Source data:
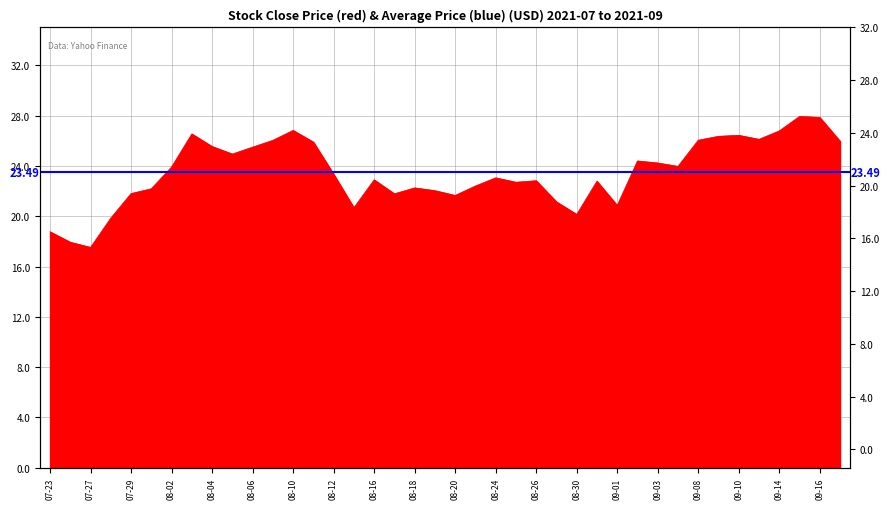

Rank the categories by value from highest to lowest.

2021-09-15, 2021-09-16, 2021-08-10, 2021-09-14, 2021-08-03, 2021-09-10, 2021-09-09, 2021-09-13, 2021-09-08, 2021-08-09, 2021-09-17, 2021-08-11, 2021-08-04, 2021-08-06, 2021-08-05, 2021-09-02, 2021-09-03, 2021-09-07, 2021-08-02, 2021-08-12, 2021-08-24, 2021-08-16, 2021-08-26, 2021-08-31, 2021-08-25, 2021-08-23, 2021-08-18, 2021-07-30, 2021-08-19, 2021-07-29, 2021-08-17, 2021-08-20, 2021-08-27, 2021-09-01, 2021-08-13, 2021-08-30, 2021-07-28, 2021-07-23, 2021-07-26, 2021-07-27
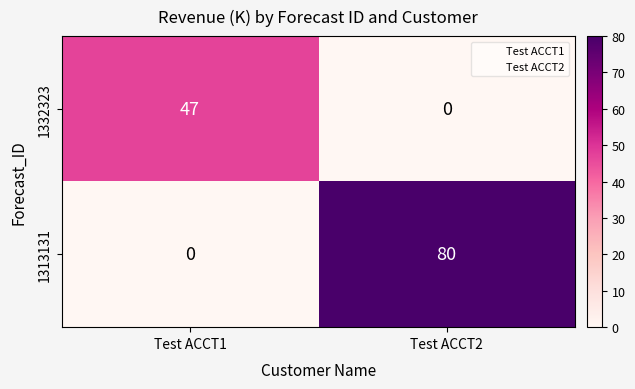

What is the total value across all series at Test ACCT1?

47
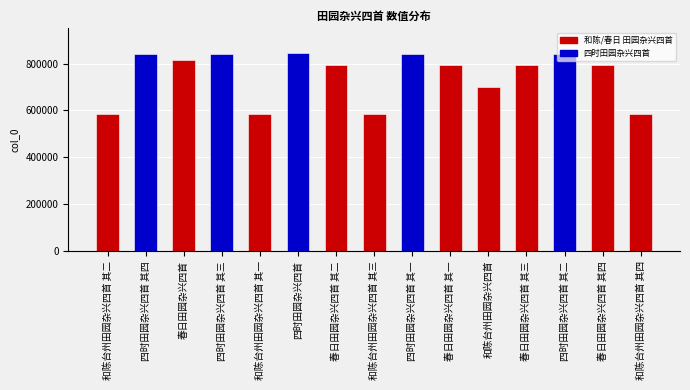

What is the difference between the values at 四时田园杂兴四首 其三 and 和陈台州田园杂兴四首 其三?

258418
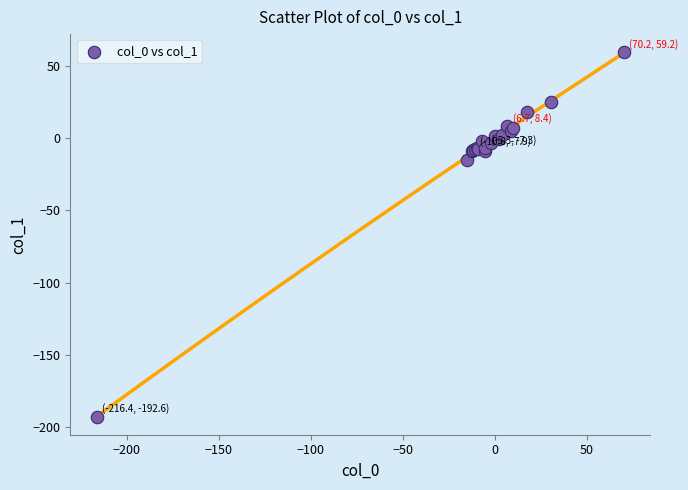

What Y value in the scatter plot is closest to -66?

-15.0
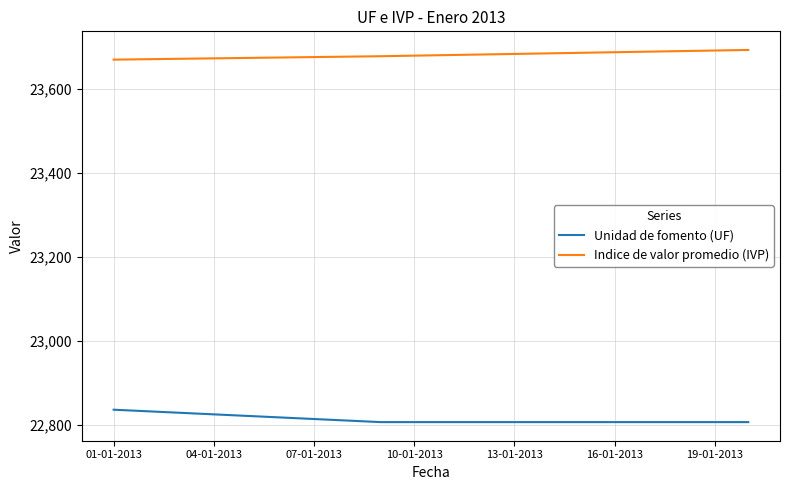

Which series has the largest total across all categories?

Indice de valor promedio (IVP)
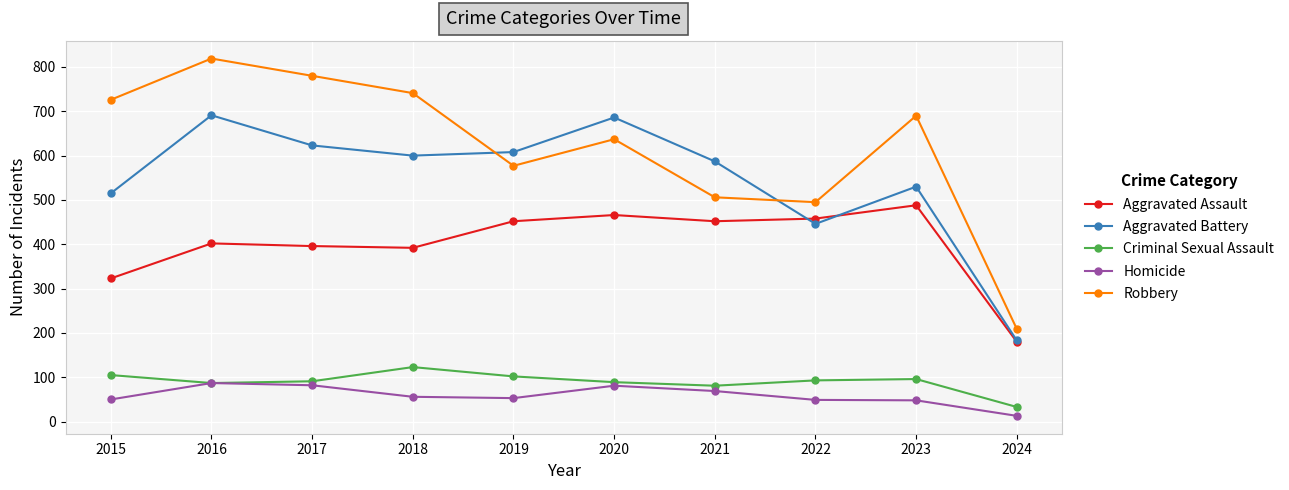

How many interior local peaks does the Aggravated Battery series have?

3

Task:
Write out every one of the records above word for word, leaving the pictures out.

Answer for the task:
Rank the categories by value from highest to lowest.

2021-09-15, 2021-09-16, 2021-08-10, 2021-09-14, 2021-08-03, 2021-09-10, 2021-09-09, 2021-09-13, 2021-09-08, 2021-08-09, 2021-09-17, 2021-08-11, 2021-08-04, 2021-08-06, 2021-08-05, 2021-09-02, 2021-09-03, 2021-09-07, 2021-08-02, 2021-08-12, 2021-08-24, 2021-08-16, 2021-08-26, 2021-08-31, 2021-08-25, 2021-08-23, 2021-08-18, 2021-07-30, 2021-08-19, 2021-07-29, 2021-08-17, 2021-08-20, 2021-08-27, 2021-09-01, 2021-08-13, 2021-08-30, 2021-07-28, 2021-07-23, 2021-07-26, 2021-07-27

What is the total value across all series at Test ACCT1?

47

What is the difference between the values at 四时田园杂兴四首 其三 and 和陈台州田园杂兴四首 其三?

258418

What Y value in the scatter plot is closest to -66?

-15.0

Which series has the largest total across all categories?

Indice de valor promedio (IVP)

How many interior local peaks does the Aggravated Battery series have?

3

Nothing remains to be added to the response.